Jeune dessinateur à succès
Avant d’accéder à ses brillantes fonctions militaires, Bacler d’Albe, né en 1761 en Artois, s’installe en 1785 à Sallanches, dans la région du Mont-Blanc, s’occupant à dessiner les sites merveilleux qui s’offraient à sa vue. Enthousiasmé par la beauté des Alpes, il y demeure sept ans : « Conduit par la passion de la peinture sur les sommités des montagnes, il saisit l’enchaînement et les ramifications de ces masses agglomérées et devint en même temps peintre et géographe »[4]. L’artiste s’affirme un témoin privilégié de l’évolution des vallées de Chamonix, Saint Gervais et Sallanches, entre la fin du XVIIIe et du XIXe siècle, alors qu’elles connaissent une révolution touristique grâce à la notoriété du Mont Blanc et de sa première ascension, en 1786, par Michel Gabriel Paccard et Jacques Balmat (dont il réalisa les portraits). Durant cette période, il exécute de nombreuses vues de la Région, très appréciées du public : « Entre 1780 et 1800, celui qui vend le plus, en Savoie et en Suisse, c’est Bacler d’Albe, sans cesse en excursion pour prendre de nouvelles vues dans les environs du pays, sans cesse visité par les voyageurs illustres »[5]. Il publie notamment 48 planches enluminées, entre 1788 et 1790, de paysages du Haut-Faucigny et du Mont-Blanc[6].
Souvenir d’un lieu
Cette délicate gouache, exécutée en 1795, à la fin de son séjour en Haute-Savoie, présente l’intérieur d’une grotte creusée dans le massif montagneux, à l’entrée de laquelle deux chasseurs accompagnés de leurs chiens font une halte. La composition se rapproche d’une lithographie titrée Grotte de Bonnant Vallée de St Gervais, Mont Blanc (fig. 1), gravée par Engelmann d’après un dessin de Bacler D’albe pour l’ouvrage Souvenirs pittoresques du général Bacler d’Albe, publié en 1818[7]. Prise sous un angle légèrement décalé, la cavité rocheuse s’ouvre sur un paysage montagneux d’où surgissent deux chasseurs poursuivant un renard. La succession de plans guidant le regard du spectateur jusqu’aux collines à l’arrière-plan, le traitement pittoresque des roches, la poésie se dégageant du site sont empreints du goût préromantique.

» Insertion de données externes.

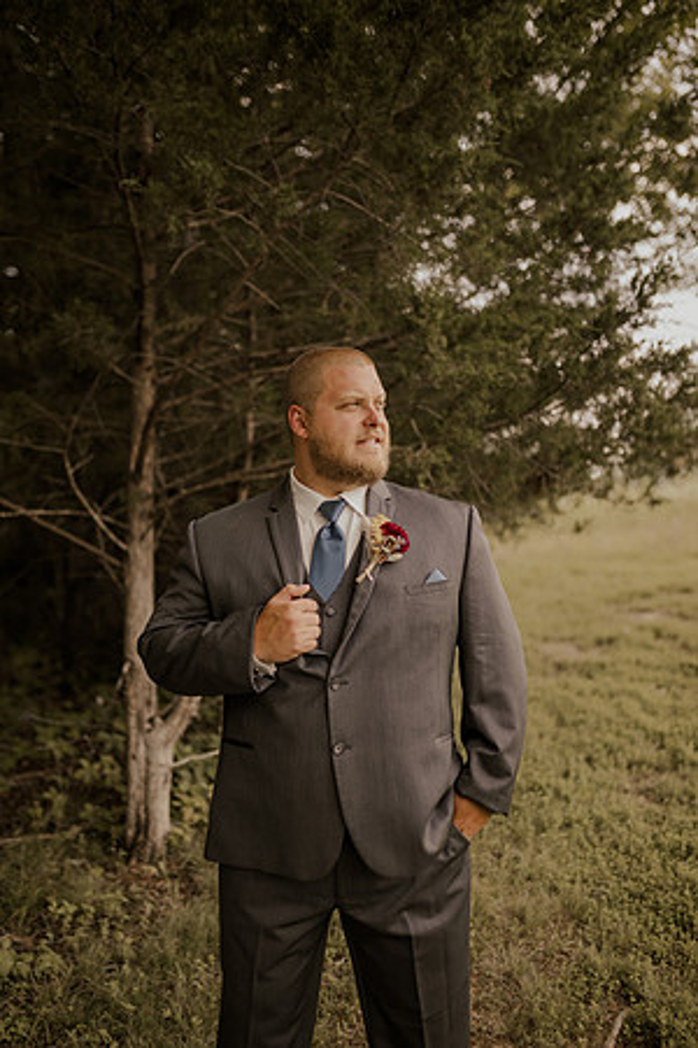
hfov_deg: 37.9
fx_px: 1018
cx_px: 349
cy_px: 524
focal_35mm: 35
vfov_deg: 54.4
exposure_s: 1/500
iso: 64
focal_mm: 35
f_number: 1.6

La grotte du Bonnant, qui n’existe plus aujourd’hui en raison des modifications du relief dues à l’érosion et aux intempéries, devait se trouver le long du torrent, le Bon-Nant, affluent de rive gauche qui coule dans le Val Montjoie aux Contamines et conflue à Saint-Gervais en Haute-Savoie. Cet endroit était un lieu de passage pour les voyageurs qui franchissaient les cols du Joly, du Bonhomme et de la Seigne. A l’arrière-plan, on aperçoit la silhouette de montagnes se découpant sur le ciel bleu qui pourraient être une évocation des aiguilles de Warens, visibles de la vallée de Sallanches et de Saint-Gervais.
Renommée
À la chute de l’Empire, Bacler d’Albe popularise la lithographie en exécutant des centaines de gravures à partir de ses dessins rapportés des campagnes menées en Europe entre 1793 et 1814. Il crée, alors, un groupement artistique à Sèvres pour lancer cette nouvelle vogue auprès du public et publie des recueils qui consolident sa célébrité : Souvenirs pittoresques ou Vues lithographiées de Suisse, du Valais en 1810, Promenades pittoresques dans Paris et les environs en 1822 et Souvenirs pittoresques de la campagne d’Espagne en 1824.
[1] Ses paysages et tableaux de bataille sont nombreux le plaçant aux cotés des artistes tels que Gros, Lejeune, Bagetti et Carle Vernet.
[2] Jacques Jourquin dans Dictionnaire Napoléon, sous la direction de Jean Tulard, Paris, Fayard, 1987.
[3] Mémoire de l’académie d’Arras, société royale des sciences, des lettres et des arts, Séance publique du 25 août 1835, Arras, chez Jean Degeorge, imprimeur, 1836, p. 177.
[4] Idem., p. 175.
[5] John Grand-Carteret, La Montagne à travers les âges, Librairie Dauphinoise, Grenoble, 1903, p. 452.
[6] Tableaux du haut Faucigny dédiés à son Altesse Royale Monseigneur le Prince de Piémont par A. Bacler d’Albe, à Sallanches, chez l’auteur. Le British Museum possède une brochure contenant six vues de Sallanches avec une page de titre dédicacée au prince de Piémont (inv. 1958,0712.3080.1-6) dont une Vue de l’entrée de la Caverne de Balme.
[7] Exemplaire conservé à la Bibliothèque nationale suisse de Berne (cote Kaf CH 82 Res). À la chute de l’Empire, Bacler d’Albe retourne à Sallanches et publie, à partir d’anciens dessins et croquis de paysage, un album de lithographies, gravées par Engelmann.